What is more, I think it is a not positive attitude of the employer towards ethnic and linguistic diversity, reducing the employment outcomes of migrants in New Zealand.
Finally, I also would like to add some ideas to the comment of the consul for the People’s Republic of Bangladesh. I think it is true that the most positive approach to the issue is to be a tolerant, cohesive and welcoming company that motivates their migrant employees more explaining the policy issue than threating to sack.
I fully expect to see a change in this important aspect because high levels of discrimination towards ethnic diversities reduce their chances of integration that benefices New Zealand economy.
To sum up, a rule requiring employees to speak English at all times would be allowed when it is needed for safety and health reasons. But letting staff speak a foreign language when English is not necessary such as breaks, avoid the discrimination in workplaces and helps to maintain the cultural identity of migrants.
I look forward to hearing other reader’s views of the subject.
This is the article published in the newspaper:
No place for ‘gobbledygook’ in lunchroom
A New Zealand business has offered a separate lunchroom for staff to speak a language other than English during their breaks.
However, if they insisted on communicating in a language other than English during work hours they would be sacked, company director Brian Shapcott said today. “It is non-negotiable. It is a health and safety issue.”
Mr Shapcott said staff needed to communicate at the factory in South Auckland to ensure a very high level of quality control in the manufacture of medical laboratory supplies, and that required everyone to speak English. All his staff could speak English perfectly, he said.

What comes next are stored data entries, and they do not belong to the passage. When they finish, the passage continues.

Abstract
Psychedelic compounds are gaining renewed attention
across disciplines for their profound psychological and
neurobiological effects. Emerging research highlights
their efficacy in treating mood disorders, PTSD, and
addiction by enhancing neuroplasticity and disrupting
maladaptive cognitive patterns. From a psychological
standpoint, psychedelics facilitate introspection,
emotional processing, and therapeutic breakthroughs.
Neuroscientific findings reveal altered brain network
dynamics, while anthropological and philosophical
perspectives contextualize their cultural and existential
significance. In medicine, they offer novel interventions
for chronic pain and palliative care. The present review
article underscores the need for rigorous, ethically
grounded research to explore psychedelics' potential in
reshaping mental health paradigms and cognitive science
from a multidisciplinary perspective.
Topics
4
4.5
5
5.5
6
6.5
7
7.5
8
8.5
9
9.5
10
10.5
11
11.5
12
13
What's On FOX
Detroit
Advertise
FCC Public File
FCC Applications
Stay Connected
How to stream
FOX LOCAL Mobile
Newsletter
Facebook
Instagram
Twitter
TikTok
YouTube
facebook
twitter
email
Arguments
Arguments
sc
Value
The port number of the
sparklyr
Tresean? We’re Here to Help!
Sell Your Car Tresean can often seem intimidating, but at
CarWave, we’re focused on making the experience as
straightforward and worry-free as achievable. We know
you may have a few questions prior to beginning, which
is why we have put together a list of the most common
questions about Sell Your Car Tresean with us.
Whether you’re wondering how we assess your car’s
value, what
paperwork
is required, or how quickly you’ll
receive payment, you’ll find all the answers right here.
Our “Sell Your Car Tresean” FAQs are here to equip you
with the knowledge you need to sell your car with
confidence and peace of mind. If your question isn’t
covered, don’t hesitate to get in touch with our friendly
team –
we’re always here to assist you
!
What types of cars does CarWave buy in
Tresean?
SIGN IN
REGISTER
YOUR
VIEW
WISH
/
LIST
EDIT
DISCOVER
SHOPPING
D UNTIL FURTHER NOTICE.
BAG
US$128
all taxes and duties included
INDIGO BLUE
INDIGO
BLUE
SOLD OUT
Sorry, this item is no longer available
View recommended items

He had given several verbal warnings, but earlier this month he sent a memo to staff telling them they would be sacked if they spoke another language during the manufacture of medical laboratory supplies.

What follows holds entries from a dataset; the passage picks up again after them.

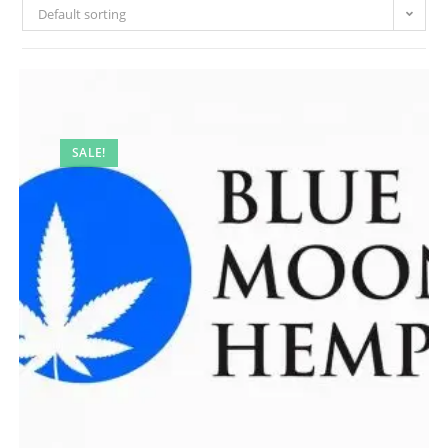
Default sorting
SALE!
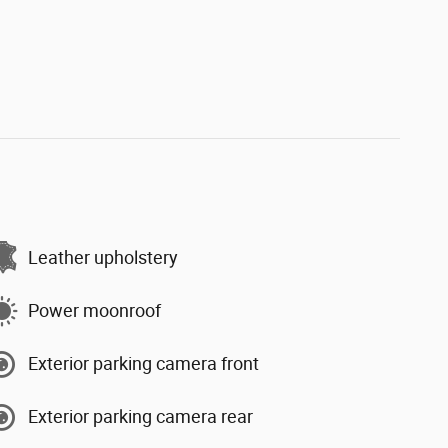
Leather upholstery
Power moonroof
Exterior parking camera front
Exterior parking camera rear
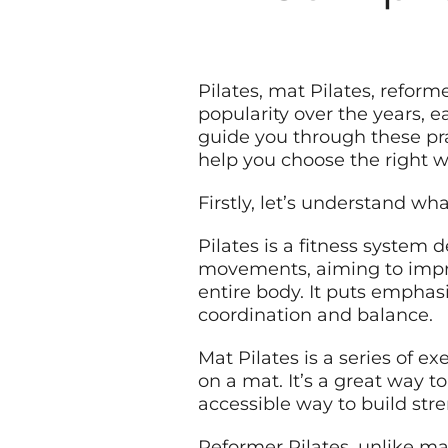
Pilates, mat Pilates, refor
popularity over the years, e
guide you through these pr
help you choose the right w
Firstly, let’s understand wha
Pilates is a fitness system 
movements, aiming to improv
entire body. It puts emphas
coordination and balance.
Mat Pilates is a series of e
on a mat. It’s a great way t
accessible way to build stren
Reformer Pilates, unlike ma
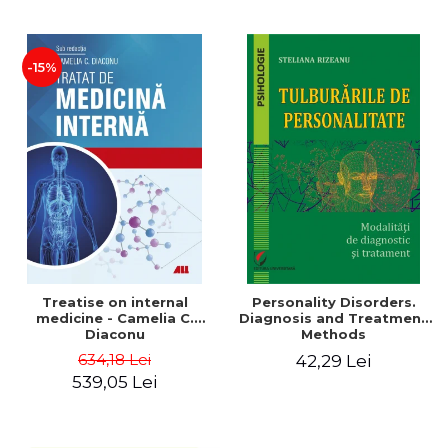
-15%
Treatise on internal
Personality Disorders.
medicine - Camelia C.
Diagnosis and Treatment
Diaconu
Methods
634,18 Lei
42,29 Lei
539,05 Lei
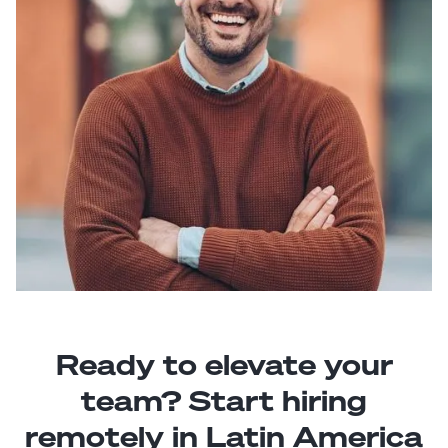
Ready to elevate your
team? Start hiring
remotely in Latin America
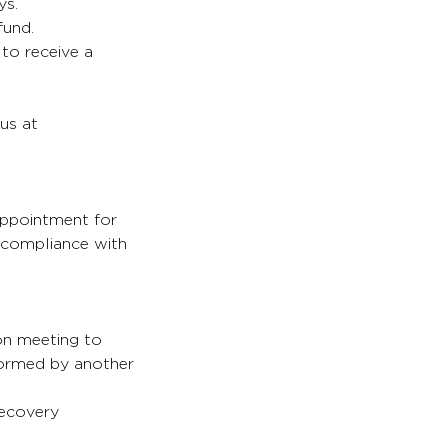
ys.
fund.
 to receive a
 us at
appointment for
s compliance with
son meeting to
formed by another
recovery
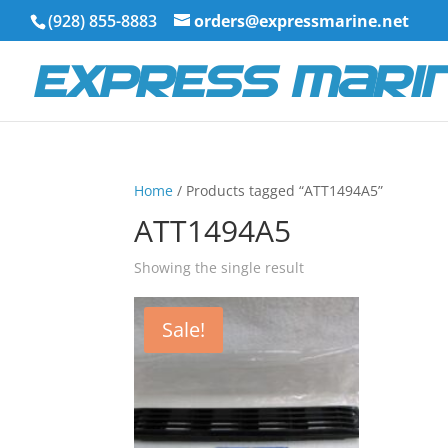
(928) 855-8883
orders@expressmarine.net
Home
/ Products tagged “ATT1494A5”
ATT1494A5
Showing the single result
Sale!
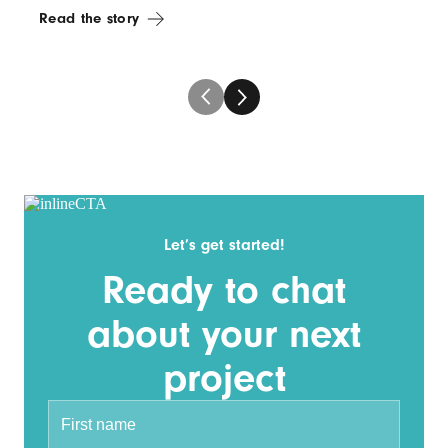
Read the story
Let’s get started!
Ready to chat
about your next
project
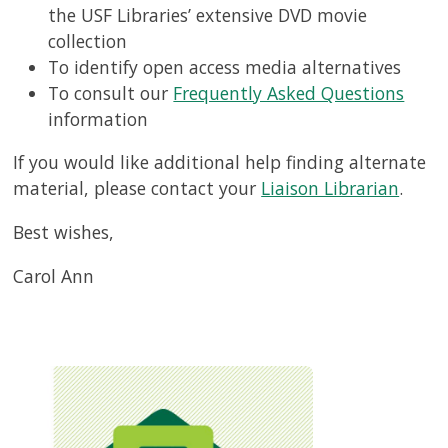
the USF Libraries’ extensive DVD movie
collection
To identify open access media alternatives
To consult our
Frequently Asked Questions
information
If you would like additional help finding alternate
material, please contact your
Liaison Librarian
.
Best wishes,
Carol Ann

Mr Shapcott also wants staff to speak English during lunch breaks, but if they insist, he will be happy to provide a separate room for those who want to speak another language.
Half his staff were New Zealand–born, a quarter were Indian and the rest were of other ethnic origins. The lunchroom was a place for staff to relax during their break, and when a foreign language, particularly “Indian”, was spoken, it could create a “trying” and not a relaxing atmosphere, he said.

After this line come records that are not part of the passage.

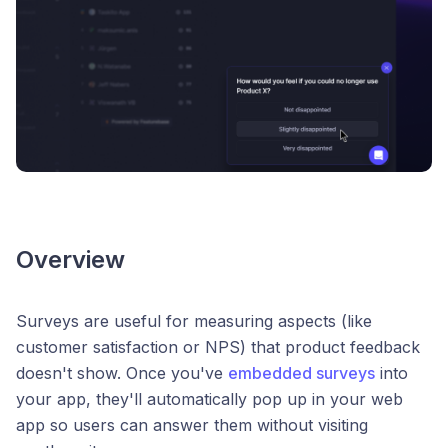
Overview
Surveys are useful for measuring aspects (like
customer satisfaction or NPS) that product feedback
doesn't show. Once you've
embedded surveys
into
your app, they'll automatically pop up in your web
app so users can answer them without visiting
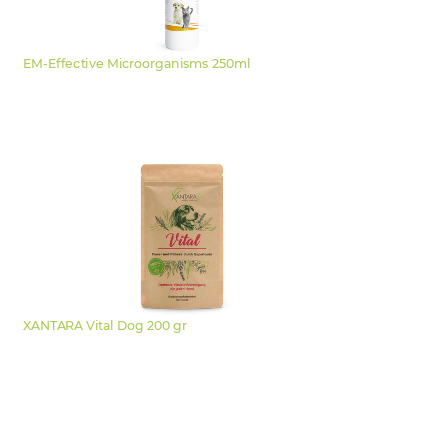
EM-Effective Microorganisms 250ml
XANTARA Vital Dog 200 gr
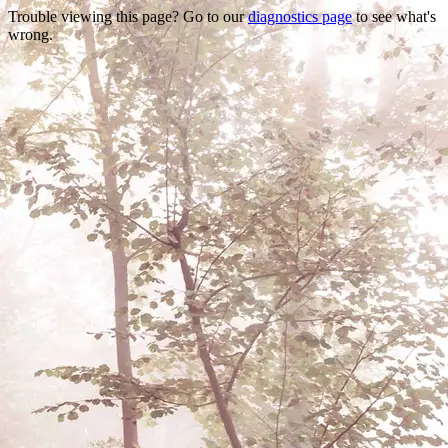
Trouble viewing this page? Go to our
diagnostics page
to see what's
wrong.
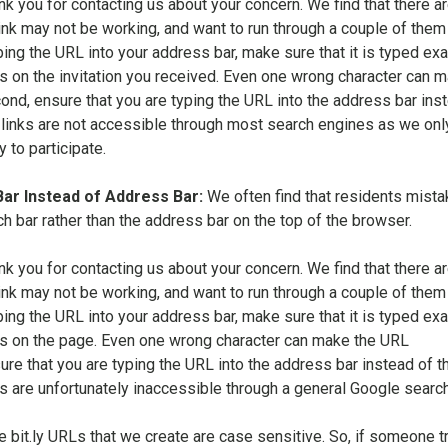
nk you for contacting us about your concern. We find that there ar
ink may not be working, and want to run through a couple of them
ping the URL into your address bar, make sure that it is typed exa
s on the invitation you received. Even one wrong character can 
nd, ensure that you are typing the URL into the address bar ins
 links are not accessible through most search engines as we onl
to participate.
Bar Instead of Address Bar:
We often find that residents mista
ch bar rather than the address bar on the top of the browser.
nk you for contacting us about your concern. We find that there ar
ink may not be working, and want to run through a couple of them
ping the URL into your address bar, make sure that it is typed exa
s on the page. Even one wrong character can make the URL
re that you are typing the URL into the address bar instead of t
ks are unfortunately inaccessible through a general Google search
e bit.ly URLs that we create are case sensitive. So, if someone tr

“Staff don’t want to be hearing gobbledygook. It is like machine-gun fire. It is a staccato-type speech. I don’t want to be critical, but it is not a smooth, quiet undertone. They get quite excited and some of the staff get upset,” Mr Shapcott said. “It is very rude. It’s like whispering behind somebody’s back.”
He said his staff were happy with his ruling and there had not been a problem since he issued the written memo. “It looks like it’s me versus the staff. It is not. It is the very antithesis of that. The staff all see it as perfectly reasonable,” he said.
It was a happy workplace and Mr Shapcott says he gets on well with his staff, most of whom had been with him for many years.
Ataur Rahman, the honorary consul for the People’s Republic of Bangladesh in Auckland, says it’s unreasonable to threaten to sack people over the issue. North Shore employers need to set clear policies about workers speaking foreign languages in the workplace, Mr Rahman says. “These are things we can all work through,” he says. “It’s going really over the top to threaten to sack somebody.”
Mr Rahman says the “common sense” and “humanitarian” approach is to spell out to employees what the company policy is on the issue. Because of the growing migrant population, the country needs to come to grips with this issue now, Mr Rahman says.